Host: Telling figures indeed, but what do they mean to you, what do they mean to me, what do they mean to the average man in the street? With me now is Professor Tiddles of Leeds University.

(Pull out to reveal bearded professor sitting next to presenter.)

Host: Professor, you've spent many years researching into things, what do you think?

Professor (John Cleese): I think it's too early to tell.

 


Please open your hymnal to page 30 and join us in singing “All Things Dull & Ugly”  Verses 3 & 4

All things sick and cancerous,   All evil great and small,

All things foul and dangerous,   The Lord God made them all.

 

Each nasty little hornet,   Each beastly little squid,

Who made the spikey urchin?   Who made the (Democrats)? He did!

 


Now please open The Holy Text volume 2 to episode 25 page 16 where the prophets say …

(Text on screen: In 1970, the British Empire lay in ruins, and foreign nationalists frequented the streets - many of them Hungarians (not the streets - the foreign nationals). Anyway, many of these Hungarians went into tobacconist's shops to buy cigarettes....)

A Hungarian tourist (John Cleese) approaches the clerk (Terry Jones). The tourist is reading haltingly from a phrase book.

Hungarian: I will not buy this record, it is scratched.

Clerk: Sorry?

Hungarian: I will not buy this record, it is scratched.

Clerk: Uh, no, no, no. This is a tobacconist's.

Hungarian: Ah! I will not buy this tobacconist's, it is scratched.

Clerk: No, no, no, no. Tobacco... um... cigarettes (holds up a pack).

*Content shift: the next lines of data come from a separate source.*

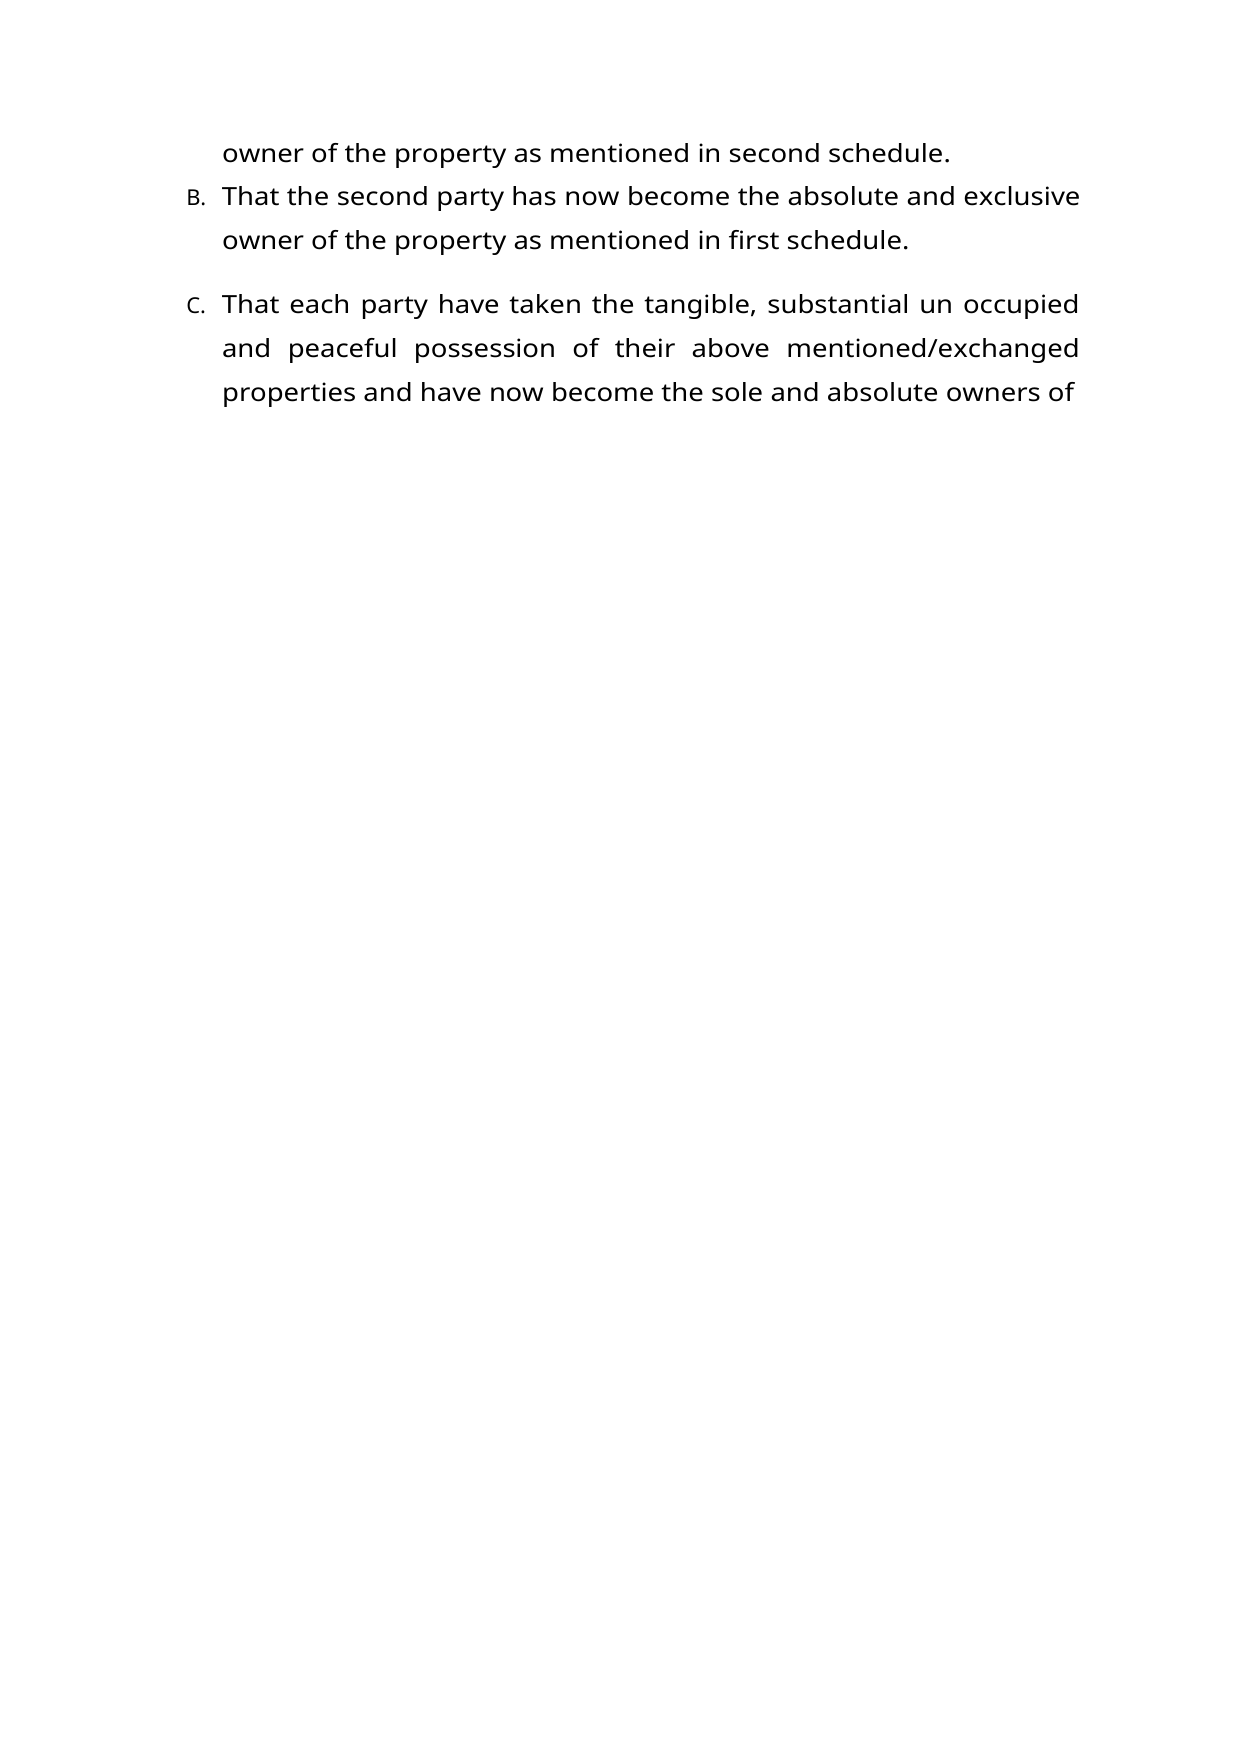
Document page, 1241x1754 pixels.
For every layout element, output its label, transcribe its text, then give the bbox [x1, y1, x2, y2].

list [186, 135, 1080, 169]
list That each party have taken the tangible, substantial un occupied and peaceful possession of their above mentioned/exchanged properties and have now become the sole and absolute owners of [186, 287, 1081, 408]
list That the second party has now become the absolute and exclusive owner of the property as mentioned in first schedule. [186, 179, 1081, 257]
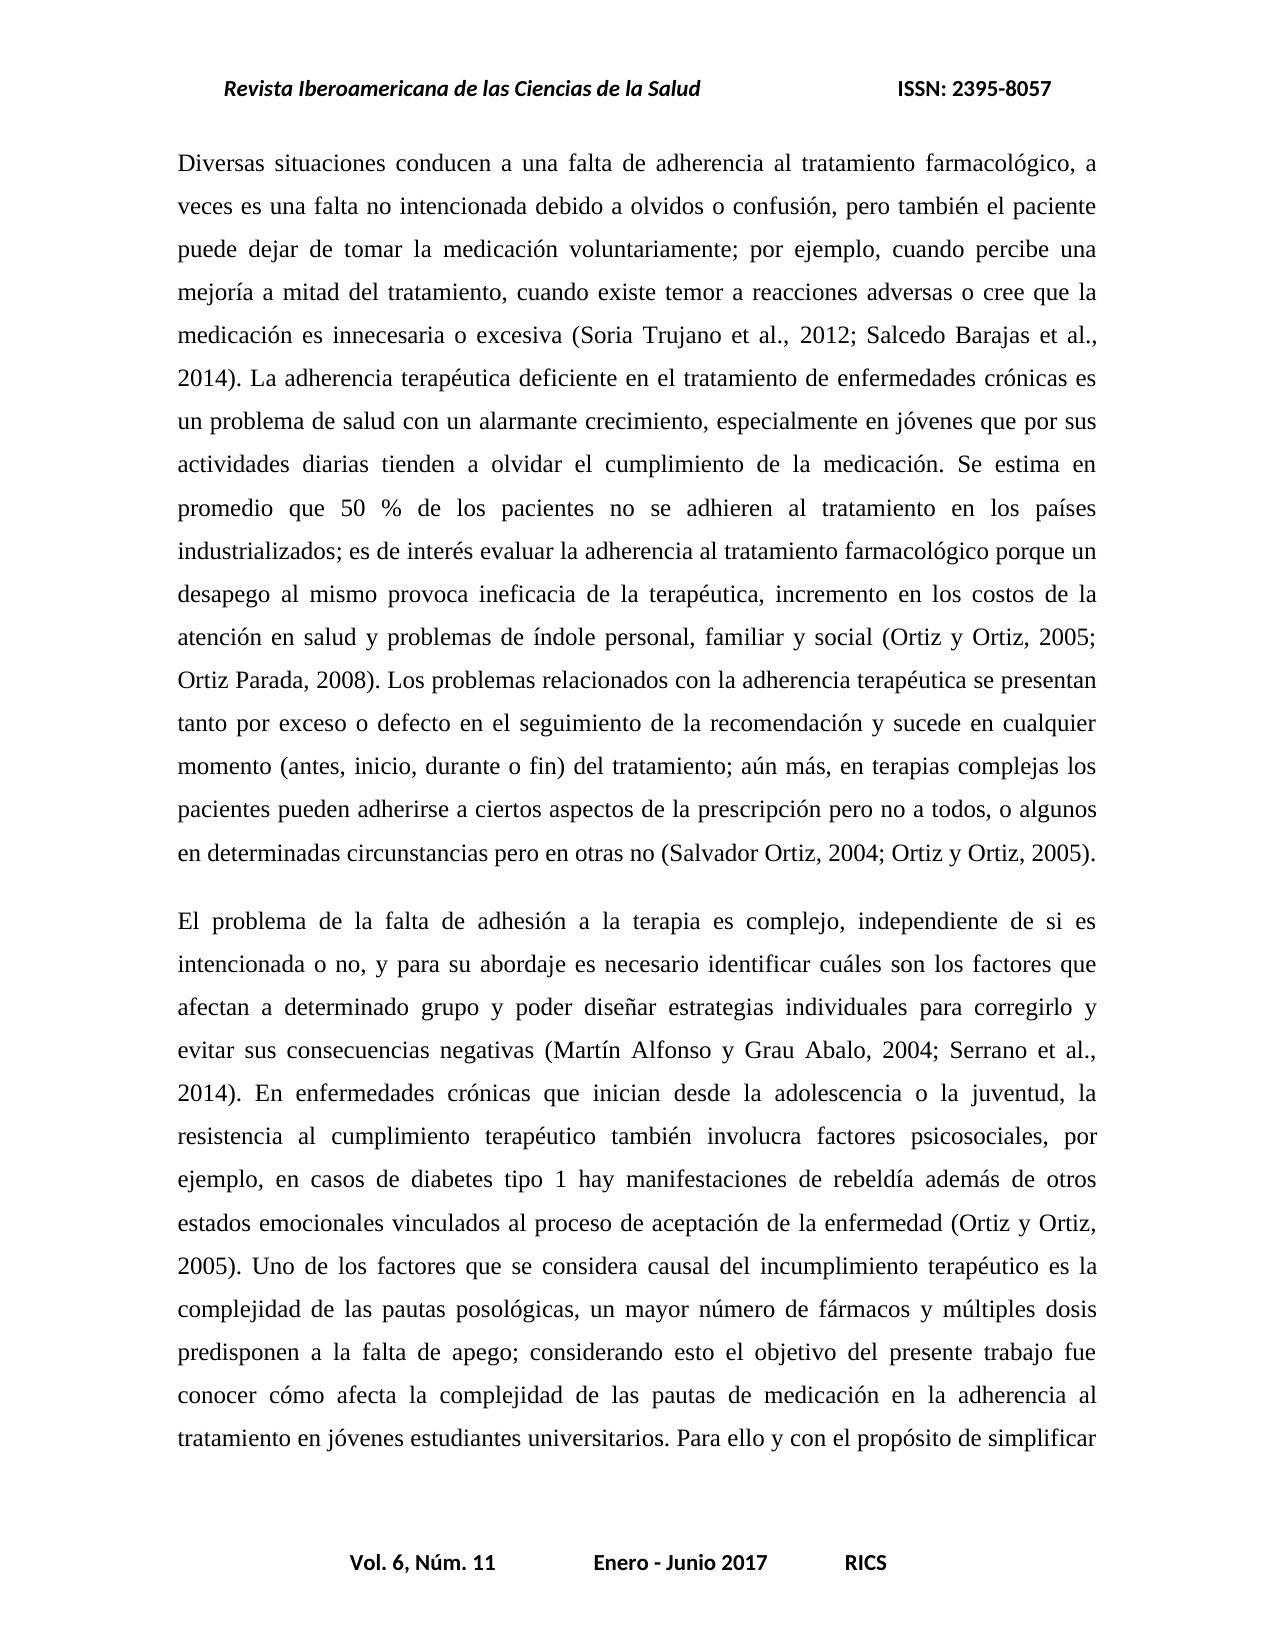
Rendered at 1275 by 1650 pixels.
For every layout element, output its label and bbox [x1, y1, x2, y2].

text [177, 148, 1098, 866]
text [177, 906, 1098, 1452]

Hungarian: Ya! See-gar-ets! Ya! Uh... My hovercraft is full of eels.

Clerk: What?

Hungarian: My hovercraft (pantomimes puffing a cigarette)... is full of eels (pretends to strike a match).

Clerk: Ahh, matches!

Hungarian: Ya! Ya! Ya! Ya! Do you waaaaant... do you waaaaaant... to come back to my place, bouncy bouncy?

Clerk: Here, I don't think you're using that thing right.

 


Homily  So, as Greta Thunberg continues to wail at Western governments, which idiotically continue to pay attention to the idiot, I have noted that Greta is ignoring the two largest polluting nations in the world, whose pollution amounts increase with every year (China and India).  As that fish slapping dance goes on endlessly a real scientific crisis seems to be underway – the whales are trying to kills us (https://www.yahoo.com/news/orcas-sink-sailboat-ram-another-112127775.html)!  There have been more than 200 attacks, mostly by Orca Whales, and many around Portugal. 

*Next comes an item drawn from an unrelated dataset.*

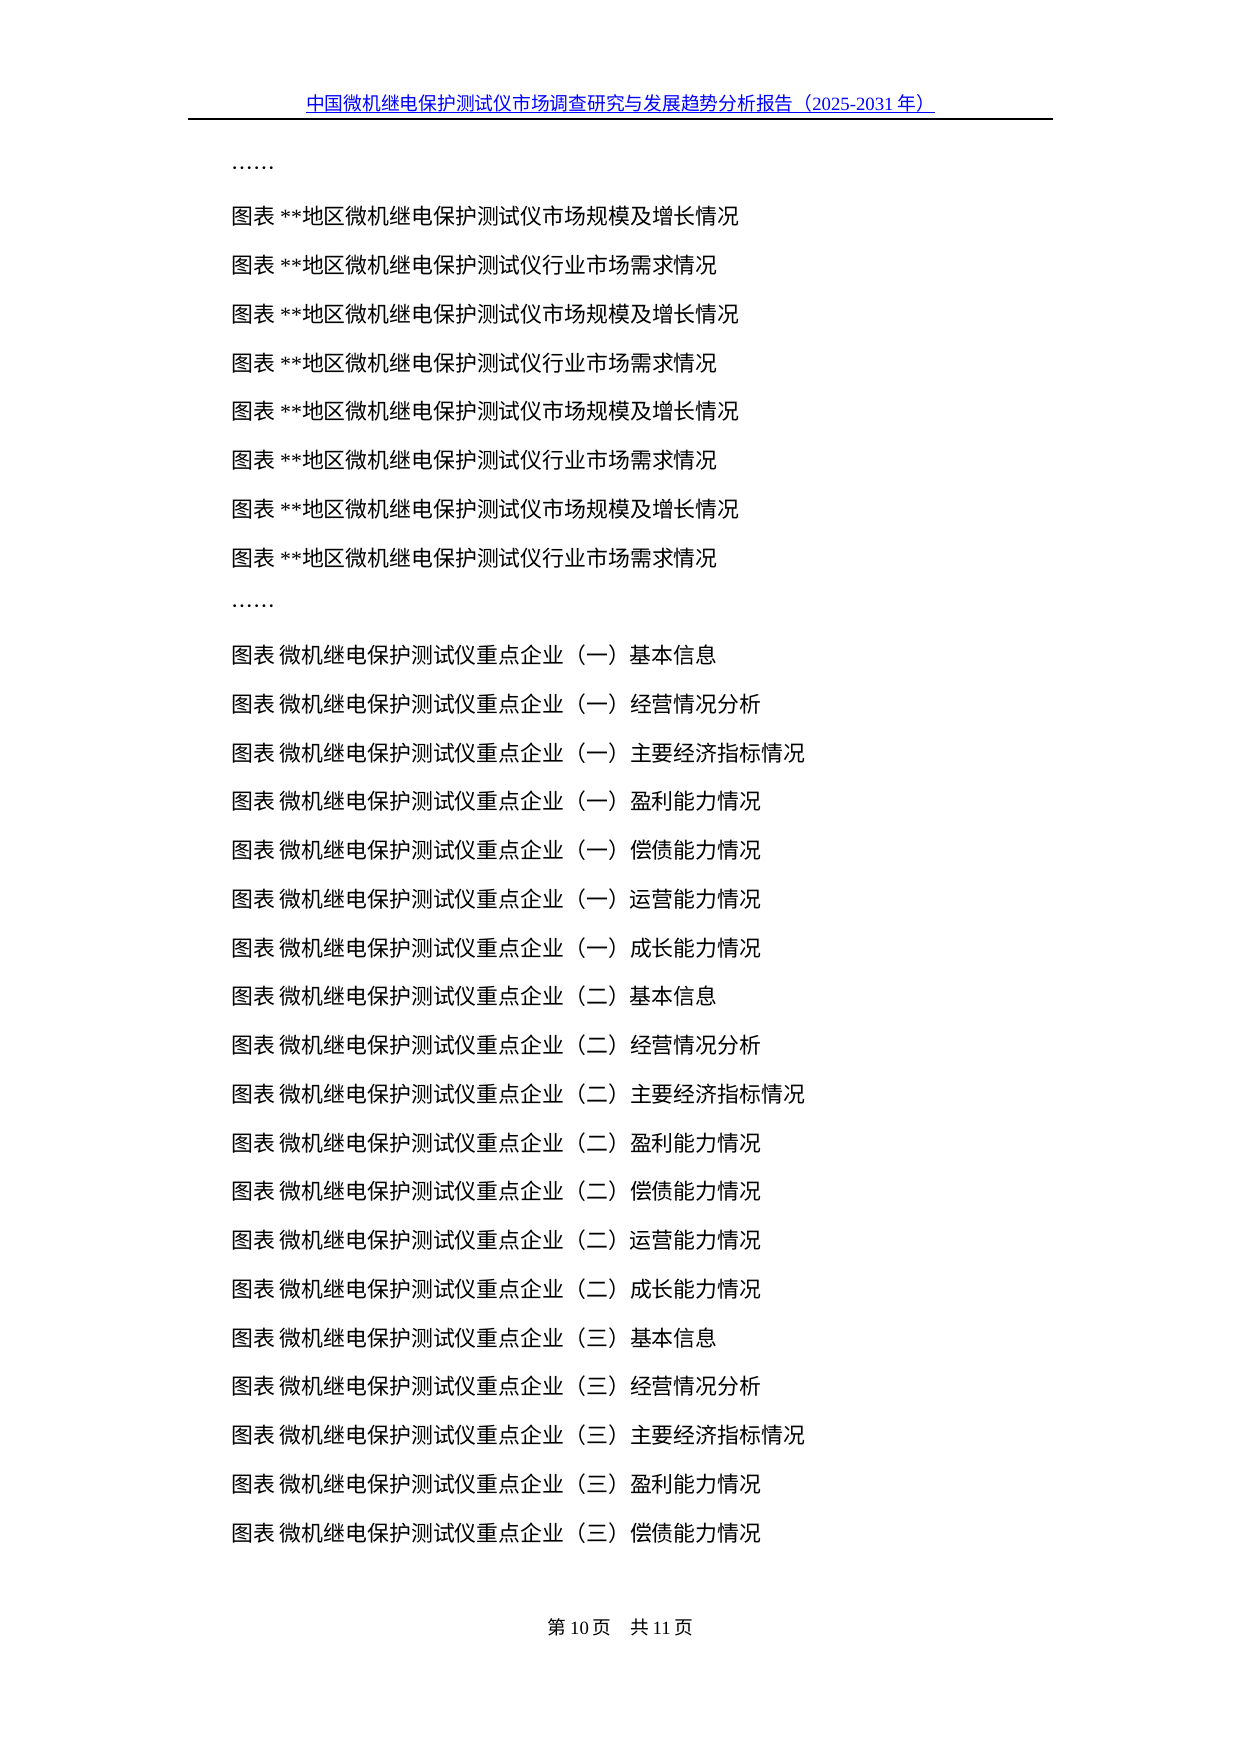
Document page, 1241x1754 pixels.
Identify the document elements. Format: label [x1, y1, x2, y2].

text [187, 150, 1053, 1548]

The attacks had not only been increasing in frequency, but also increasing in effectiveness (https://www.yahoo.com/news/killer-whales-attack-sailboats-during-161500590.html).  That is until recently, this last week an attack took a leisurely 45 minutes to sink a Yacht, in what must have been a terrifying experience for those on board (https://www.yahoo.com/news/orcas-strike-back-again-sinking-232824117.html)!  I wonder what Greta thinks?

Perhaps, the Orcas have discovered a new “treat” in the sea and followed their bear and shark fellow carnivores (https://www.livescience.com/animals/sharks/cocaine-sharks-off-florida-may-be-feasting-on-dumped-bales-of-drugs)  If that is the case, I would expect that Gretta should stay off her heavy carbon footprint yacht for her own safety.  However, the Irony of Greta’s yacht joining the “ship graveyard” at the fins of Orcas would be humorous!

 


Amen

Please join us in our recessional on page 3 of your hymnal “O Lord Please Don’t Burn Us” second verse. 

Oh Please don’t lightly poach us,  Or Baste us with hot fat,

Don’t fricassee or roast us,    Or boil us in a vat,

And please don’t stick thy servants, Lord,  In a Rotissomat.